Kit shrugged a little. "There was just the two of us. She used to help women in the village there sometimes- I remember people coming to talk to her, sometimes she'd give them things from the garden."
"And where was your father?"
"He used to visit sometimes. So my mother says."
Whatever else Briony Kennet had done for her son, she'd kept him sheltered enough to speak innocently of something that spoke volumes to Jack. No easy task to keep a boy shy of worldly wisdom in a village like Galwick. He had traces of the village accent but he spoke without dialect and Briony had obviously kept him away from the village children. Jack turned the rabbit and went on chatting, skillfully eliciting information from Kit with a gentleness that quickly had him chattering with the confiding trust of a small boy.
It took some coaxing to get the boy to eat more than a few mouthfuls. His initial enthusiasm quickly waned and Jack began to realise why his companion was so slight. In the Regiment there was no such thing as a boy who wasn't permanently starving; Jack found himself persuading with some disbelief until Kit finished the meat he was handed. Once he had eaten, Jack banked the fire and glanced at the boy still in the folds of his cloak.
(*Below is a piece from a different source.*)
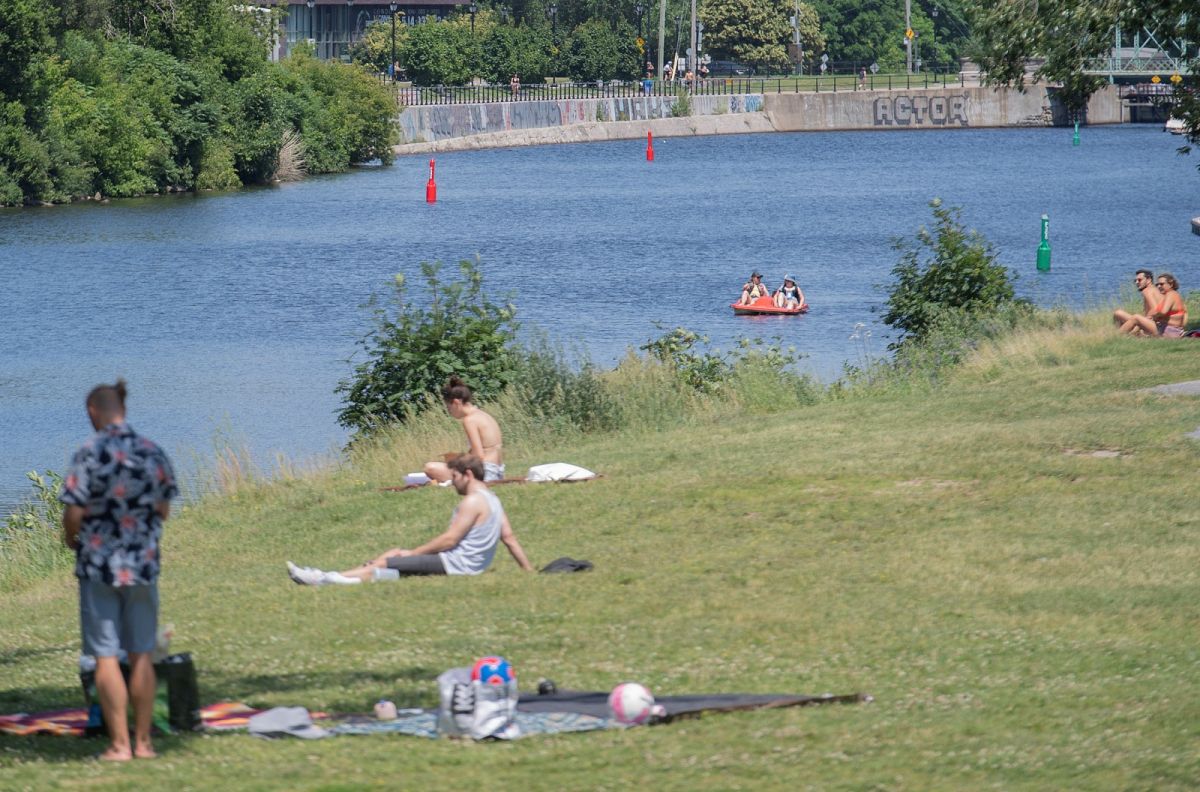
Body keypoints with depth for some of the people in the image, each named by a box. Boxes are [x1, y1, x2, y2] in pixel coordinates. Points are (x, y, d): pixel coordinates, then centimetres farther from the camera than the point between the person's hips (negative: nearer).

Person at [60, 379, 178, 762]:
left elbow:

"You'd better roll yourself up in that and get some sleep."
"I'm not going back to the White Rose." Kit said bluntly. "I'll sleep here the night, but in the morning I'll take the cob."
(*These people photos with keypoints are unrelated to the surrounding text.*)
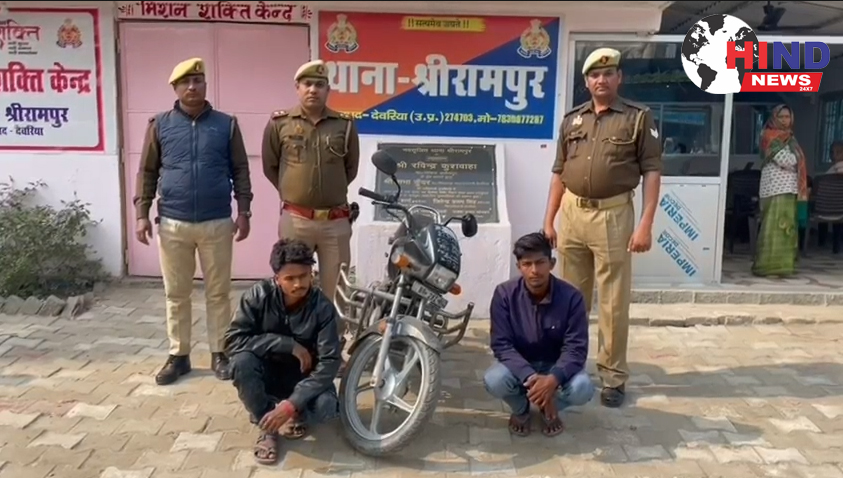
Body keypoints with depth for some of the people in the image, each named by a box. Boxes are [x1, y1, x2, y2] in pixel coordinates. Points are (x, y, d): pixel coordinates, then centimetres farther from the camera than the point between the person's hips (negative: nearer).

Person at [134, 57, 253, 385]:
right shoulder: (160, 125, 5)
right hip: (172, 224, 1)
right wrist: (142, 214, 1)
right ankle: (178, 355, 22)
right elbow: (147, 172, 7)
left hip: (217, 223, -1)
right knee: (176, 294, 10)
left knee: (218, 292, 7)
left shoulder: (226, 124, 4)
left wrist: (243, 212, -2)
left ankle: (219, 354, 19)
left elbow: (240, 171, 5)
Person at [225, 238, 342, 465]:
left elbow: (329, 362, -24)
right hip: (267, 373, 1)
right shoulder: (259, 295, -18)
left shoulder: (322, 308, -19)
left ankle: (296, 417, 5)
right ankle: (267, 428, -10)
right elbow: (233, 340, -23)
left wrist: (291, 404, -34)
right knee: (241, 361, -33)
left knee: (327, 406, -32)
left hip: (302, 377, -1)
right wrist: (289, 345, -29)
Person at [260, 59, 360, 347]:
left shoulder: (345, 125, 3)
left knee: (335, 290, 8)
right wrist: (291, 193, 13)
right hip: (295, 220, -1)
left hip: (335, 222, 1)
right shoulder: (279, 123, 1)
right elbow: (269, 166, 12)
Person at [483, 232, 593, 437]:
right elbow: (501, 344, -20)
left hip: (556, 366, 0)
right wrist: (529, 377, -36)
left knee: (582, 389, -31)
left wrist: (553, 379, -38)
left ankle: (550, 407, 7)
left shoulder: (571, 296, -19)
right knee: (494, 381, -32)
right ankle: (520, 409, 5)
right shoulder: (504, 294, -18)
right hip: (519, 365, 0)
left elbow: (576, 348, -19)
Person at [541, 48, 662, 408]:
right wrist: (548, 220, 9)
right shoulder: (572, 120, 12)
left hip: (613, 215, -4)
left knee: (613, 303, 1)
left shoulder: (639, 117, 0)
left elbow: (652, 171, -4)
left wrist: (646, 224, -12)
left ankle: (613, 376, 12)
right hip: (572, 213, 4)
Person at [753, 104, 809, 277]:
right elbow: (785, 160, -16)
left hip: (789, 189, 9)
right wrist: (797, 160, 5)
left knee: (786, 226, 8)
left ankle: (781, 264, 13)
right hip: (776, 189, -9)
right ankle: (768, 266, -12)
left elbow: (794, 162, 18)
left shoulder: (789, 138, 21)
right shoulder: (770, 136, -6)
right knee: (775, 226, -12)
"And where will you go?" Jack asked. "To whom?"
Apparently Kit Kennet had habits of honesty that had stood him in less than good stead for conversations like these. Jack heard his silence and then his hiss of frustration.
"I'm NOT going back, you can't make me- if you try, I'll run away, I swear it-"
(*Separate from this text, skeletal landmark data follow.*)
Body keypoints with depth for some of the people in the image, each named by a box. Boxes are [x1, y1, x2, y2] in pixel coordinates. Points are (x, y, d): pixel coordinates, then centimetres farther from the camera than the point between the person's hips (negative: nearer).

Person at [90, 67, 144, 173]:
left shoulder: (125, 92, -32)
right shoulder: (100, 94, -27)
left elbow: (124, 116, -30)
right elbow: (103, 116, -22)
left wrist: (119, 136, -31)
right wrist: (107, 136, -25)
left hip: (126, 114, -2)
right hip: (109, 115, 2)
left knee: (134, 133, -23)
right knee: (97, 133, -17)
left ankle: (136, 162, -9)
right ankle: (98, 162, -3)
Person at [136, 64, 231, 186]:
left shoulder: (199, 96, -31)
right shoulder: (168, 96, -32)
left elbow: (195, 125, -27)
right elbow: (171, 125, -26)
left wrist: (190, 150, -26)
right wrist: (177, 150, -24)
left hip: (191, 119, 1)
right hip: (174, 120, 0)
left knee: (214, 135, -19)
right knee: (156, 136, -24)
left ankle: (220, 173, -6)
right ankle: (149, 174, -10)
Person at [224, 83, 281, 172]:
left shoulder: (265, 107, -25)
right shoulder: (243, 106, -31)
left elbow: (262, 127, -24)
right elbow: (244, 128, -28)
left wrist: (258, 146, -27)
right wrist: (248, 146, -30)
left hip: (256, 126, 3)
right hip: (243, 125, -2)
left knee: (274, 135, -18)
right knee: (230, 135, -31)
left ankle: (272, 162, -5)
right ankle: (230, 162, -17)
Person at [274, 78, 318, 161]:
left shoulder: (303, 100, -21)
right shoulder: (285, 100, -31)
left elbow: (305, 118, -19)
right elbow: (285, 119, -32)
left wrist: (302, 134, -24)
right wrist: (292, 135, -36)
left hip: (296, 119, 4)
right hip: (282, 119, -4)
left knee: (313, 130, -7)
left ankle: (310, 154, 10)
"My dear boy, it is a matter of manners, never mind sense, never to threaten your host." Jack took the saddle from the cob and put it on the grass, close enough to Kit for a pillow.
"Sleep. We'll talk in the morning."
Blue eyes blazed at him in the firelight. "I WON'T go back."
"In the morning." Jack interrupted firmly, amused. "No, peace brat! Sleep. It's too late for arguing."
Kit yanked the cloak over himself and curled up in a tight, defiant ball, the temporary truce forgotten. Jack sat and watched the fire, reflecting absently on the boy's obviously spitfire temper. Such a hell cat as that could not be so frightened of Martin that he would refuse to return to the only home he knew. And yet the dazedness in the blue eyes, the bruises and the shock in that small face were not exaggerated.
It was a fine night for catching the Post.
Jack dismissed the thought as soon as it touched him, but couldn't help listening to the clearness of the night. Bright and with a good moon, the Mail coach would be making good time tonight up the Great North Road and anyone quick enough to stand in their way would have everything on their side… the call itched within him, making him for one crazy minute consider leaving the boy asleep- then he caught himself and put the idea away.
No. Not tonight. Tonight he was bear leading this hell born babe. Jack grinned at the thought and settled himself to consider what best to do with the boy.
Bally informed him clearly at daybreak, that Mr Kennet was intending to take the cob and make his escape. Jack lifted his head from the folds of his coat and fixed blue eyes with his own, piercing green ones.
"Chasing anyone or anything before breakfast lad, puts me RIGHT out of temper."
Kit's eyes widened very slightly but with genuine alarm. The bruises on his face were black this morning. Jack got to his feet, softening his voice.
"If you'll wait a minute while I get the cob saddled and the fire out we can find somewhere civilised to eat."
"I WON'T go home." Kit said plainly in tones that said he was prepared to resist any and all arguments to the contrary.
"I won't take you home." Jack said simply. "There's a village two miles from here with an inn I know."
"What are we going to do?" Kit said uncertainly, watching his mentor kick out the small and now smouldering fire. Jack picked up his cloak and the cob's saddle.
"You're going to write a letter to your mother, telling her you're safe and under my protection. And then I think you had better come with me to London. I was headed that way, I have business there, you can come with me for the time being."